Aaaaaaaaaaaaaaaaaa!Some nutjob collected every episode of this polished turd on VHS tapes, which must have suffered heavy bit-rot in a dark closet next to a power station for ten years before said nutjob embarked on part two of his fiendish plot, which was to vid-cap them all to badly compressed digital files and chuck them up onto the internet. Like a hapless goon I blundered across the Bittorrent archive, and downloaded the whole stinking collection -- 39 episodes -- to my work machine overnight.
Someday we will find
The cities of gold!
[ repeat ]
It is the destiny of archives like these to languish. So it languished on my personal hard drive for about a year before I suffered an acute seizure of poor judgement and started browsing the episodes, skipping around in the series like one might poke at a malodorous guttersnipe with a long stick - morbidly curious, vaguely ashamed at the activity, yet unable to stop until some response is evoked.
What did the cartoon evoke? Memories of sunny afternoons, pencil-and-paper homework assignments, and junk food. I recall experiencing a sharp interest in what the next episode would reveal, and whether the three child protagonists would ever actually locate the fabled city, or just keep tooling around South America in their giant golden condor-bot. Looking at the show with adult eyes, I make different observations, of course: The animation is herky-jerky, the music is shrill and repetitive, and the plot seems to bear a grudge against common sense - when it's not busy brutalizing history or being stridently racist. The biggest question I found myself asking at the end of my sordid plunge into the archive was this: How could I have been so captivated by such a god-awful cartoon?
And yet, my thirst for bad television had not been slaked. So I pulled something else out of the archives: "The Chronicles of Riddick".

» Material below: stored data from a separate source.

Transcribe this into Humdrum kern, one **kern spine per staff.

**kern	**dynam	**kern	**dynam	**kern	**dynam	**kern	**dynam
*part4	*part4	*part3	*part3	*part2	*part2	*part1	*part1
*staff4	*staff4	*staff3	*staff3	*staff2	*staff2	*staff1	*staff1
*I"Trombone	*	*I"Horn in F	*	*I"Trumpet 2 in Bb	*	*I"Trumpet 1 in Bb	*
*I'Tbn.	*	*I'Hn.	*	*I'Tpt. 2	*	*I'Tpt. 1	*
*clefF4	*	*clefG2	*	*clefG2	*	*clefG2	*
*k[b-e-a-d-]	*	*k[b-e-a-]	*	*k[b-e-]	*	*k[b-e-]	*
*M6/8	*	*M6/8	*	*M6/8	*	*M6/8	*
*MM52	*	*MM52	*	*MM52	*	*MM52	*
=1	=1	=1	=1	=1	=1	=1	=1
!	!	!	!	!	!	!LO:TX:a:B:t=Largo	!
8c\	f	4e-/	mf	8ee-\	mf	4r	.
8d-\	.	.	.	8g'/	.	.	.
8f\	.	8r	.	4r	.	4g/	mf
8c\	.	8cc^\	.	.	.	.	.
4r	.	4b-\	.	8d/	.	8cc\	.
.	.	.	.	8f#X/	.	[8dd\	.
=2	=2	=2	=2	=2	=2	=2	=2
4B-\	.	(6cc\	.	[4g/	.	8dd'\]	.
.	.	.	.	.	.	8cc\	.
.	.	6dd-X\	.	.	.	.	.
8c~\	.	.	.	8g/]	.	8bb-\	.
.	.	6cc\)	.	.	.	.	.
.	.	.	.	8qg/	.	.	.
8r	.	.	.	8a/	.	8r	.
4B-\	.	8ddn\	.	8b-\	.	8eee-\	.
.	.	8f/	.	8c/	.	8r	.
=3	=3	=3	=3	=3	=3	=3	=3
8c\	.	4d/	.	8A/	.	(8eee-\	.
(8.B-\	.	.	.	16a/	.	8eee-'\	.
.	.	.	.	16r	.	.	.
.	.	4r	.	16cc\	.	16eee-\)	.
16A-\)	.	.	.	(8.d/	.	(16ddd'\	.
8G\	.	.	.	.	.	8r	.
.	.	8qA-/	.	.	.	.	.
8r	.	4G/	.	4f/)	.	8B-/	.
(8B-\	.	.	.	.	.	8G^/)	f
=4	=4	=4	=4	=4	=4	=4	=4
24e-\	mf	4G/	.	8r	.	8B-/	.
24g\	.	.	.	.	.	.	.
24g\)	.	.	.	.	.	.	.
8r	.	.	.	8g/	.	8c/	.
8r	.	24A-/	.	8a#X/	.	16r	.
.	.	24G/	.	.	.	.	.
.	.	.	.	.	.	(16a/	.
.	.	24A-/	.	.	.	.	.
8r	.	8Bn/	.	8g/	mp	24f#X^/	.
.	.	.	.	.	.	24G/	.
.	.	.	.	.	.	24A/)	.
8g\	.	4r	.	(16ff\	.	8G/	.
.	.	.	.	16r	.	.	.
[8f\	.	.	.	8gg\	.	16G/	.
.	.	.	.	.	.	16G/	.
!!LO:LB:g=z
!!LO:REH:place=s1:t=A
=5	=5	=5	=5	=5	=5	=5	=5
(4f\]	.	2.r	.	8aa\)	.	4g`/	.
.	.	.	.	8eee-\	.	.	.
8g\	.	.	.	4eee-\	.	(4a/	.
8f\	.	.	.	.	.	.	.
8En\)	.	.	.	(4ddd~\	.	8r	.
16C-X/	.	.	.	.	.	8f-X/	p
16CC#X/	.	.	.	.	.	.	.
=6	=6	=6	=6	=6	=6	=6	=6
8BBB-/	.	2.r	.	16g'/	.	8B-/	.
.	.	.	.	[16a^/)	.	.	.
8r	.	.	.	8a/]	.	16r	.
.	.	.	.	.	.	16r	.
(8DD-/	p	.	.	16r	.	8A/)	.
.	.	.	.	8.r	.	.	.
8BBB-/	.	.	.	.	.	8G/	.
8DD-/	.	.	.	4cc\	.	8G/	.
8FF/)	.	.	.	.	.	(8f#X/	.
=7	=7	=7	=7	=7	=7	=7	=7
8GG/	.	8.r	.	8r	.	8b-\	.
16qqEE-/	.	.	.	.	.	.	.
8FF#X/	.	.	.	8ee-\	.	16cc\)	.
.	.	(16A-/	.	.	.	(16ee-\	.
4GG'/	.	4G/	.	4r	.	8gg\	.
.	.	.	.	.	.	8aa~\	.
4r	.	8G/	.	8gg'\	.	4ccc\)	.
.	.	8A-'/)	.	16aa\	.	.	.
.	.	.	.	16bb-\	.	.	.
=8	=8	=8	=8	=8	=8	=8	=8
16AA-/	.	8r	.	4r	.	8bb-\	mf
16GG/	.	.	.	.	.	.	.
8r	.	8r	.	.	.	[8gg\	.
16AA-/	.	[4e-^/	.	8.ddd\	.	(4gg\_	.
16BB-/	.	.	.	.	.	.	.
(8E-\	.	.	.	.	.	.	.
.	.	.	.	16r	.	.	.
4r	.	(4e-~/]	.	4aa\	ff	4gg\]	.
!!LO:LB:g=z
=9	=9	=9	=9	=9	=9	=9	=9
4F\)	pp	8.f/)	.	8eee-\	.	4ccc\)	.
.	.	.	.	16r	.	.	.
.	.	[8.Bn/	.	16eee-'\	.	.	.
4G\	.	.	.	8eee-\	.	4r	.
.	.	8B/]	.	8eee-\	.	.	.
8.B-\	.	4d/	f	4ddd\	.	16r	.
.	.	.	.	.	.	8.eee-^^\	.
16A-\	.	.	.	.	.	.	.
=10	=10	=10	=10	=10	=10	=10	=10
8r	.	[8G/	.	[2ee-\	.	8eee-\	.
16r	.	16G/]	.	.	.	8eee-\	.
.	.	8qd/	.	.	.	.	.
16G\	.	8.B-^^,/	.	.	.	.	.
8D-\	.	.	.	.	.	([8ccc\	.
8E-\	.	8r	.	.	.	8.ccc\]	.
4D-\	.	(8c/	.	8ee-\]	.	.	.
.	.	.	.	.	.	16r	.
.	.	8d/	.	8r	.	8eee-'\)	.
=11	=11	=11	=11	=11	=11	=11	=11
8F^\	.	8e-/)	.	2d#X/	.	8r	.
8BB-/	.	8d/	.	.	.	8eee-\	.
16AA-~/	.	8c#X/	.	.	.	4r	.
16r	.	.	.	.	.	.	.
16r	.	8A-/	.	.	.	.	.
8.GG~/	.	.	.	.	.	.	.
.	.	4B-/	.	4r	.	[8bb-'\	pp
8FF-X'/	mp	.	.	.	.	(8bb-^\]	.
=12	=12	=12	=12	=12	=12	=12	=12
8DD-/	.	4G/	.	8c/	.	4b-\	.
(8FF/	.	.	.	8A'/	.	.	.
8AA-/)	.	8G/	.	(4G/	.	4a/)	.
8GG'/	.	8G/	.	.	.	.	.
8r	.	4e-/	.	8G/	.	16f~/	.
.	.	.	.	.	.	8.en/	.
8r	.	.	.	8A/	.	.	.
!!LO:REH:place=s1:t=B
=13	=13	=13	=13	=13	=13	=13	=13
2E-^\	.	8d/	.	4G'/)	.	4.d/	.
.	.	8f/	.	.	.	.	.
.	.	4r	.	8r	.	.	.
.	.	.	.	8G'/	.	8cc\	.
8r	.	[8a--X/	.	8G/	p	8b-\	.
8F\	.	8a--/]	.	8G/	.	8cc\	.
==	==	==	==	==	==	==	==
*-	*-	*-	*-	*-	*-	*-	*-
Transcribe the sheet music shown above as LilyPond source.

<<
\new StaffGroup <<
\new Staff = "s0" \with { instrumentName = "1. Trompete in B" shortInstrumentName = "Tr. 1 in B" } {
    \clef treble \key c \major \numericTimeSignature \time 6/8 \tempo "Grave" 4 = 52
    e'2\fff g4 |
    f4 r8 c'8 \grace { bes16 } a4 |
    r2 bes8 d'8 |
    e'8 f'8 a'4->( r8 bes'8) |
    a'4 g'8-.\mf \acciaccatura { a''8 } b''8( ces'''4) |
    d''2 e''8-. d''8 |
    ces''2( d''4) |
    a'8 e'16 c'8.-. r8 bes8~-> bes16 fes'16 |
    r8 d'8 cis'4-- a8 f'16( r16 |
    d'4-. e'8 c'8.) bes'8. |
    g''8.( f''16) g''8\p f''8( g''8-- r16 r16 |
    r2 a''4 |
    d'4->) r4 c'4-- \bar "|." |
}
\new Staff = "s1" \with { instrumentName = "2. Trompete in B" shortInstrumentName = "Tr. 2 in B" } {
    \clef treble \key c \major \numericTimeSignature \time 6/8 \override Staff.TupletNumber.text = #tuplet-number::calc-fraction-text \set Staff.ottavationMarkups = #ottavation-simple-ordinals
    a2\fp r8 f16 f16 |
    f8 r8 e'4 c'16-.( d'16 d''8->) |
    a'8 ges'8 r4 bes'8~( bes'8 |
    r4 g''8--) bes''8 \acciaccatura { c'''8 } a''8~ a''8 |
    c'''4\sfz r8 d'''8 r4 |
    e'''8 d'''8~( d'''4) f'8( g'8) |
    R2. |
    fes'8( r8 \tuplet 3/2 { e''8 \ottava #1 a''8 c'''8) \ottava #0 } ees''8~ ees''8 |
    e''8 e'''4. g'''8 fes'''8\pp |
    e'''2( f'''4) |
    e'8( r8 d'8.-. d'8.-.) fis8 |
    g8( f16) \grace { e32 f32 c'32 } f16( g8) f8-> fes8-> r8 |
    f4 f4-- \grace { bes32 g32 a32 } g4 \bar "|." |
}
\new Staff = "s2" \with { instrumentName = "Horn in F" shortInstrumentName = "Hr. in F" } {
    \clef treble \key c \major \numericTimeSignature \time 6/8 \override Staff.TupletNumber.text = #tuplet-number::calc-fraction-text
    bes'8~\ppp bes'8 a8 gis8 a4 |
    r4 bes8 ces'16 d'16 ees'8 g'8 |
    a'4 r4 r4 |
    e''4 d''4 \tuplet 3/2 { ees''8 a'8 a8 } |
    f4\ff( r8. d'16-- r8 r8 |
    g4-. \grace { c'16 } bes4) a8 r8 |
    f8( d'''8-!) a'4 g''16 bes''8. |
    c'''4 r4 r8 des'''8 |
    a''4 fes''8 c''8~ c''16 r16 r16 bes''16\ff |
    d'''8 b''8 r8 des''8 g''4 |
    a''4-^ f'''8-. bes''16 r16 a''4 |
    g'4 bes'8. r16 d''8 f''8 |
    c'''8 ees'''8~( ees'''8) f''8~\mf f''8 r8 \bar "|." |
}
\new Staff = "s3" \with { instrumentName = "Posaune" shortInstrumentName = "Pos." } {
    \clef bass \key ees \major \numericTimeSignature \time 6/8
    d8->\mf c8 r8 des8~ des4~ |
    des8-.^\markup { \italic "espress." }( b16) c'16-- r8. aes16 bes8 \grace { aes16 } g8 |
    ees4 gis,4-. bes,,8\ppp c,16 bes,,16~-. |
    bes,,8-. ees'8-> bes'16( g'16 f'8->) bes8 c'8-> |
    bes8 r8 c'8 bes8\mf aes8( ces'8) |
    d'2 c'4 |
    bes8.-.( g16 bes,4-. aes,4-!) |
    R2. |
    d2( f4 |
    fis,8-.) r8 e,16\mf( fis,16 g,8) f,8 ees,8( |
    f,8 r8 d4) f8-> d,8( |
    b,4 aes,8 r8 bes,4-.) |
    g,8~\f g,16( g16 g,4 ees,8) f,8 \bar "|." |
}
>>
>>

This is a movie with something to say. It's saying, "I really really wish I was Dune!" Unfortunately, all it can pull off is the motif. For those of you unfamiliar with the David Lynch movie adaptation of "Dune" way back in 1984, the motif was essentially LeSabres In Space. The production designers grafted that onto this Riddick film, in order to conceal its badness. It's not science fiction at all - though at the least, it did involve a lot of computers, to accurately render every spacefaring LeSabre, Wurlitzer, and Frigidaire. Plus there are zombies in diving suits with Playstation joypads growing out of their butts. They're used as bloodhounds by the bad guys, ... because using regular bloodhounds wouldn't be ... uh ... science-fictiony.
Yeeeah. So then I made a big mistake: I went to bed. I had a dream that an evil gang of goth stormtroopers was using a joypad-enabled zombie in a diving suit to navigate the busy streets of 15th-century London, in search of the entrance to the Mysterious Cities of Gold. I played the part of a young boy, whose spirit was concealed from harm inside a robot butler. I had a necklace that would unlock the doors to the ancient city, when combined with the matching necklace that my sister wore. She, too, was concealed from the bad guys, by having her spirit transferred into the family dog. We both lived in tiny houses on top of long flimsy poles that swayed in the wind. I was first to leave my house, sliding down the pole with my metal robot hands, and I was the first to locate the evil stormtrooper gang. I lobbed a grenade at their pathfinding zombie and he exploded into confetti bits, but then the bits began to whirl back together. How could I stop the wicked gang? By having a diving contest with my family members, who lived at the top of a treehouse! Of course.
Apparently the media was too bad even for my subconscious to handle, so it promptly crapped it into my dreams. Lesson learned: No bad TV before bedtime.